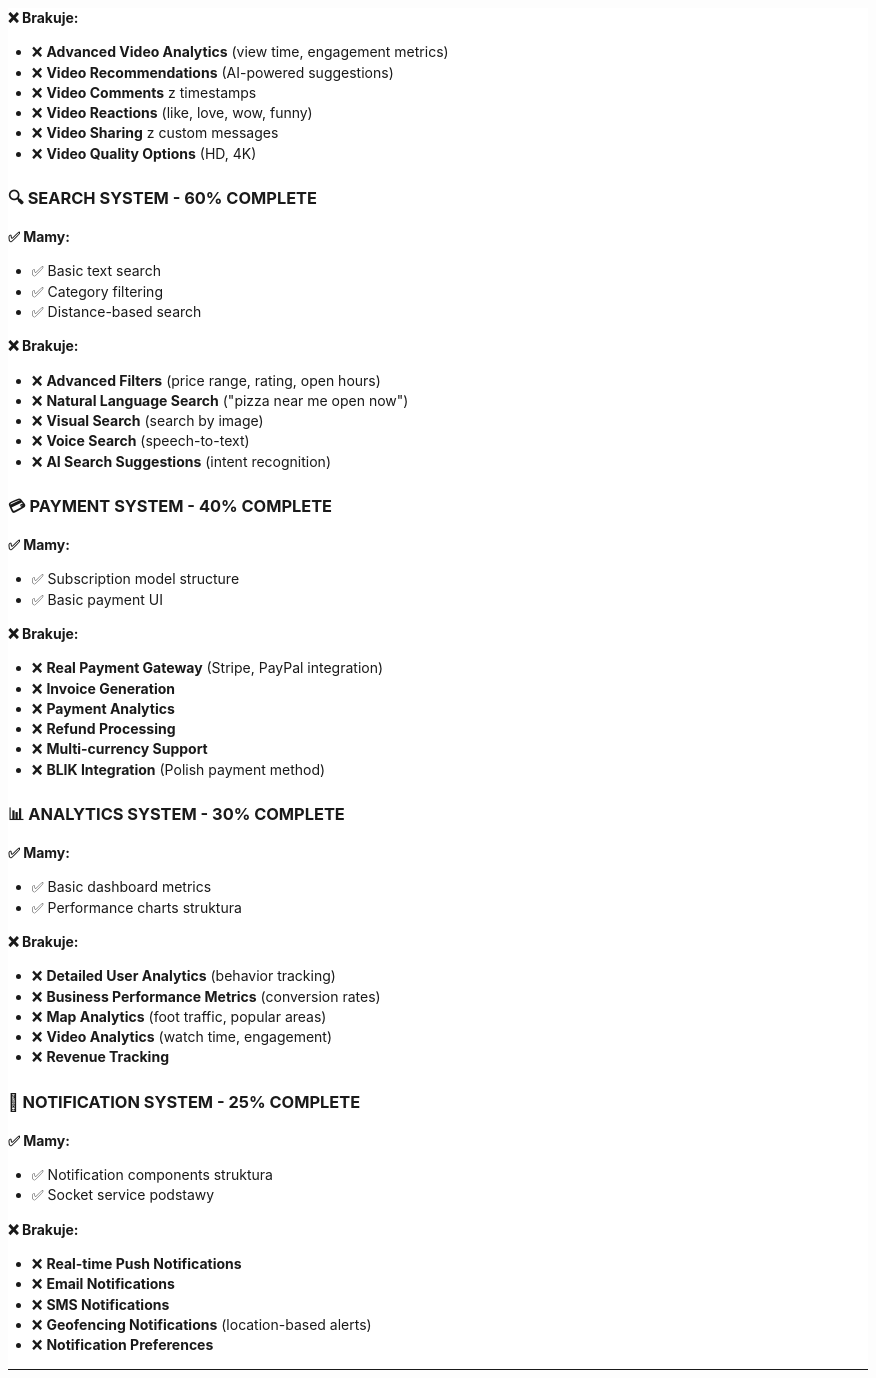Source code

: **❌ Brakuje:**
- ❌ **Advanced Video Analytics** (view time, engagement metrics)
- ❌ **Video Recommendations** (AI-powered suggestions)
- ❌ **Video Comments** z timestamps
- ❌ **Video Reactions** (like, love, wow, funny)
- ❌ **Video Sharing** z custom messages
- ❌ **Video Quality Options** (HD, 4K)

### **🔍 SEARCH SYSTEM - 60% COMPLETE**
**✅ Mamy:**
- ✅ Basic text search
- ✅ Category filtering
- ✅ Distance-based search

**❌ Brakuje:**
- ❌ **Advanced Filters** (price range, rating, open hours)
- ❌ **Natural Language Search** ("pizza near me open now")
- ❌ **Visual Search** (search by image)
- ❌ **Voice Search** (speech-to-text)
- ❌ **AI Search Suggestions** (intent recognition)

### **💳 PAYMENT SYSTEM - 40% COMPLETE**
**✅ Mamy:**
- ✅ Subscription model structure
- ✅ Basic payment UI

**❌ Brakuje:**
- ❌ **Real Payment Gateway** (Stripe, PayPal integration)
- ❌ **Invoice Generation**
- ❌ **Payment Analytics**
- ❌ **Refund Processing**
- ❌ **Multi-currency Support**
- ❌ **BLIK Integration** (Polish payment method)

### **📊 ANALYTICS SYSTEM - 30% COMPLETE**
**✅ Mamy:**
- ✅ Basic dashboard metrics
- ✅ Performance charts struktura

**❌ Brakuje:**
- ❌ **Detailed User Analytics** (behavior tracking)
- ❌ **Business Performance Metrics** (conversion rates)
- ❌ **Map Analytics** (foot traffic, popular areas)
- ❌ **Video Analytics** (watch time, engagement)
- ❌ **Revenue Tracking**

### **🔔 NOTIFICATION SYSTEM - 25% COMPLETE**
**✅ Mamy:**
- ✅ Notification components struktura
- ✅ Socket service podstawy

**❌ Brakuje:**
- ❌ **Real-time Push Notifications**
- ❌ **Email Notifications**
- ❌ **SMS Notifications**
- ❌ **Geofencing Notifications** (location-based alerts)
- ❌ **Notification Preferences**

---
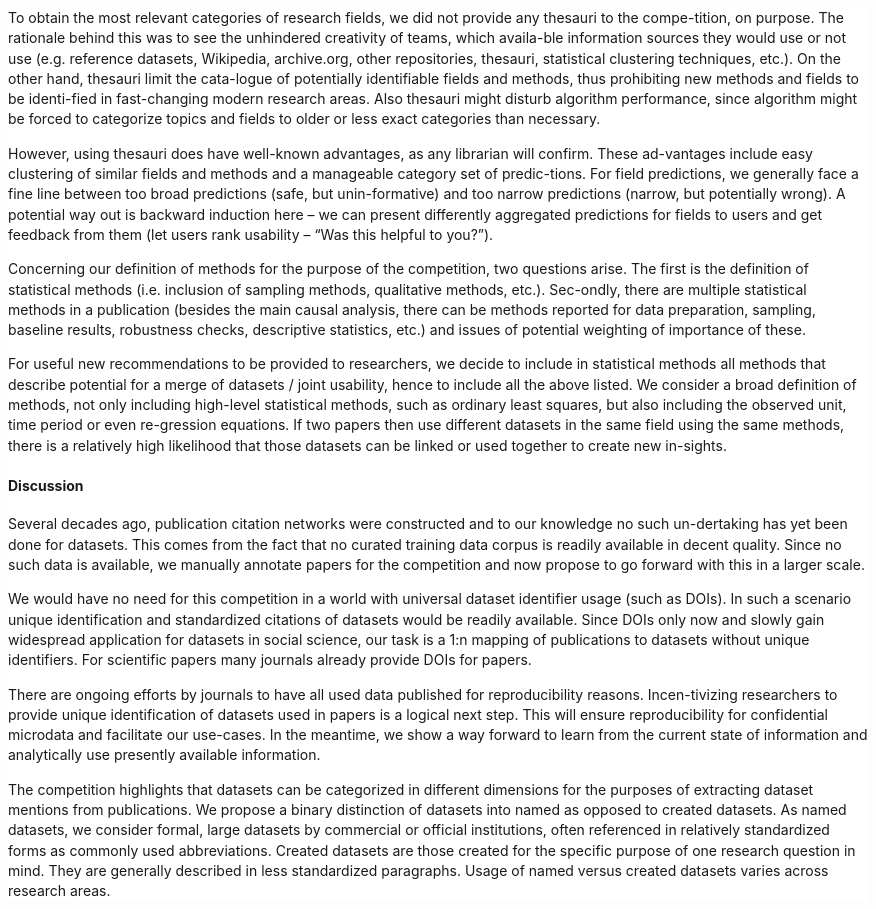 To obtain the most relevant categories of research fields, we did not provide any thesauri to the compe-tition, on purpose. The rationale behind this was to see the unhindered creativity of teams, which availa-ble information sources they would use or not use (e.g. reference datasets, Wikipedia, archive.org, other repositories, thesauri, statistical clustering techniques, etc.). On the other hand, thesauri limit the cata-logue of potentially identifiable fields and methods, thus prohibiting new methods and fields to be identi-fied in fast-changing modern research areas. Also thesauri might disturb algorithm performance, since algorithm might be forced to categorize topics and fields to older or less exact categories than necessary.

However, using thesauri does have well-known advantages, as any librarian will confirm. These ad-vantages include easy clustering of similar fields and methods and a manageable category set of predic-tions. For field predictions, we generally face a fine line between too broad predictions (safe, but unin-formative) and too narrow predictions (narrow, but potentially wrong). A potential way out is backward induction here – we can present differently aggregated predictions for fields to users and get feedback from them (let users rank usability – “Was this helpful to you?”).

Concerning our definition of methods for the purpose of the competition, two questions arise. The first is the definition of statistical methods (i.e. inclusion of sampling methods, qualitative methods, etc.). Sec-ondly, there are multiple statistical methods in a publication (besides the main causal analysis, there can be methods reported for data preparation, sampling, baseline results, robustness checks, descriptive statistics, etc.) and issues of potential weighting of importance of these.

For useful new recommendations to be provided to researchers, we decide to include in statistical methods all methods that describe potential for a merge of datasets / joint usability, hence to include all the above listed. We consider a broad definition of methods, not only including high-level statistical methods, such as ordinary least squares, but also including the observed unit, time period or even re-gression equations. If two papers then use different datasets in the same field using the same methods, there is a relatively high likelihood that those datasets can be linked or used together to create new in-sights.

#### Discussion

Several decades ago, publication citation networks were constructed and to our knowledge no such un-dertaking has yet been done for datasets. This comes from the fact that no curated training data corpus is readily available in decent quality. Since no such data is available, we manually annotate papers for the competition and now propose to go forward with this in a larger scale.

We would have no need for this competition in a world with universal dataset identifier usage (such as DOIs). In such a scenario unique identification and standardized citations of datasets would be readily available. Since DOIs only now and slowly gain widespread application for datasets in social science, our task is a 1:n mapping of publications to datasets without unique identifiers. For scientific papers many journals already provide DOIs for papers.

There are ongoing efforts by journals to have all used data published for reproducibility reasons. Incen-tivizing researchers to provide unique identification of datasets used in papers is a logical next step. This will ensure reproducibility for confidential microdata and facilitate our use-cases. In the meantime, we show a way forward to learn from the current state of information and analytically use presently available information.

The competition highlights that datasets can be categorized in different dimensions for the purposes of extracting dataset mentions from publications. We propose a binary distinction of datasets into named as opposed to created datasets. As named datasets, we consider formal, large datasets by commercial or official institutions, often referenced in relatively standardized forms as commonly used abbreviations. Created datasets are those created for the specific purpose of one research question in mind. They are generally described in less standardized paragraphs. Usage of named versus created datasets varies across research areas.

--- Work to complete ---
Your copy should match the data exactly, apart from the images, which are dropped.

--- Result for this task ---
Source code

: **❌ Brakuje:**
- ❌ **Advanced Video Analytics** (view time, engagement metrics)
- ❌ **Video Recommendations** (AI-powered suggestions)
- ❌ **Video Comments** z timestamps
- ❌ **Video Reactions** (like, love, wow, funny)
- ❌ **Video Sharing** z custom messages
- ❌ **Video Quality Options** (HD, 4K)

### **🔍 SEARCH SYSTEM - 60% COMPLETE**
**✅ Mamy:**
- ✅ Basic text search
- ✅ Category filtering
- ✅ Distance-based search

**❌ Brakuje:**
- ❌ **Advanced Filters** (price range, rating, open hours)
- ❌ **Natural Language Search** ("pizza near me open now")
- ❌ **Visual Search** (search by image)
- ❌ **Voice Search** (speech-to-text)
- ❌ **AI Search Suggestions** (intent recognition)

### **💳 PAYMENT SYSTEM - 40% COMPLETE**
**✅ Mamy:**
- ✅ Subscription model structure
- ✅ Basic payment UI

**❌ Brakuje:**
- ❌ **Real Payment Gateway** (Stripe, PayPal integration)
- ❌ **Invoice Generation**
- ❌ **Payment Analytics**
- ❌ **Refund Processing**
- ❌ **Multi-currency Support**
- ❌ **BLIK Integration** (Polish payment method)

### **📊 ANALYTICS SYSTEM - 30% COMPLETE**
**✅ Mamy:**
- ✅ Basic dashboard metrics
- ✅ Performance charts struktura

**❌ Brakuje:**
- ❌ **Detailed User Analytics** (behavior tracking)
- ❌ **Business Performance Metrics** (conversion rates)
- ❌ **Map Analytics** (foot traffic, popular areas)
- ❌ **Video Analytics** (watch time, engagement)
- ❌ **Revenue Tracking**

### **🔔 NOTIFICATION SYSTEM - 25% COMPLETE**
**✅ Mamy:**
- ✅ Notification components struktura
- ✅ Socket service podstawy

**❌ Brakuje:**
- ❌ **Real-time Push Notifications**
- ❌ **Email Notifications**
- ❌ **SMS Notifications**
- ❌ **Geofencing Notifications** (location-based alerts)
- ❌ **Notification Preferences**

---
 To obtain the most relevant categories of research fields, we did not provide any thesauri to the compe-tition, on purpose. The rationale behind this was to see the unhindered creativity of teams, which availa-ble information sources they would use or not use (e.g. reference datasets, Wikipedia, archive.org, other repositories, thesauri, statistical clustering techniques, etc.). On the other hand, thesauri limit the cata-logue of potentially identifiable fields and methods, thus prohibiting new methods and fields to be identi-fied in fast-changing modern research areas. Also thesauri might disturb algorithm performance, since algorithm might be forced to categorize topics and fields to older or less exact categories than necessary.

However, using thesauri does have well-known advantages, as any librarian will confirm. These ad-vantages include easy clustering of similar fields and methods and a manageable category set of predic-tions. For field predictions, we generally face a fine line between too broad predictions (safe, but unin-formative) and too narrow predictions (narrow, but potentially wrong). A potential way out is backward induction here – we can present differently aggregated predictions for fields to users and get feedback from them (let users rank usability – “Was this helpful to you?”).

Concerning our definition of methods for the purpose of the competition, two questions arise. The first is the definition of statistical methods (i.e. inclusion of sampling methods, qualitative methods, etc.). Sec-ondly, there are multiple statistical methods in a publication (besides the main causal analysis, there can be methods reported for data preparation, sampling, baseline results, robustness checks, descriptive statistics, etc.) and issues of potential weighting of importance of these.

For useful new recommendations to be provided to researchers, we decide to include in statistical methods all methods that describe potential for a merge of datasets / joint usability, hence to include all the above listed. We consider a broad definition of methods, not only including high-level statistical methods, such as ordinary least squares, but also including the observed unit, time period or even re-gression equations. If two papers then use different datasets in the same field using the same methods, there is a relatively high likelihood that those datasets can be linked or used together to create new in-sights.

#### Discussion

Several decades ago, publication citation networks were constructed and to our knowledge no such un-dertaking has yet been done for datasets. This comes from the fact that no curated training data corpus is readily available in decent quality. Since no such data is available, we manually annotate papers for the competition and now propose to go forward with this in a larger scale.

We would have no need for this competition in a world with universal dataset identifier usage (such as DOIs). In such a scenario unique identification and standardized citations of datasets would be readily available. Since DOIs only now and slowly gain widespread application for datasets in social science, our task is a 1:n mapping of publications to datasets without unique identifiers. For scientific papers many journals already provide DOIs for papers.

There are ongoing efforts by journals to have all used data published for reproducibility reasons. Incen-tivizing researchers to provide unique identification of datasets used in papers is a logical next step. This will ensure reproducibility for confidential microdata and facilitate our use-cases. In the meantime, we show a way forward to learn from the current state of information and analytically use presently available information.

The competition highlights that datasets can be categorized in different dimensions for the purposes of extracting dataset mentions from publications. We propose a binary distinction of datasets into named as opposed to created datasets. As named datasets, we consider formal, large datasets by commercial or official institutions, often referenced in relatively standardized forms as commonly used abbreviations. Created datasets are those created for the specific purpose of one research question in mind. They are generally described in less standardized paragraphs. Usage of named versus created datasets varies across research areas.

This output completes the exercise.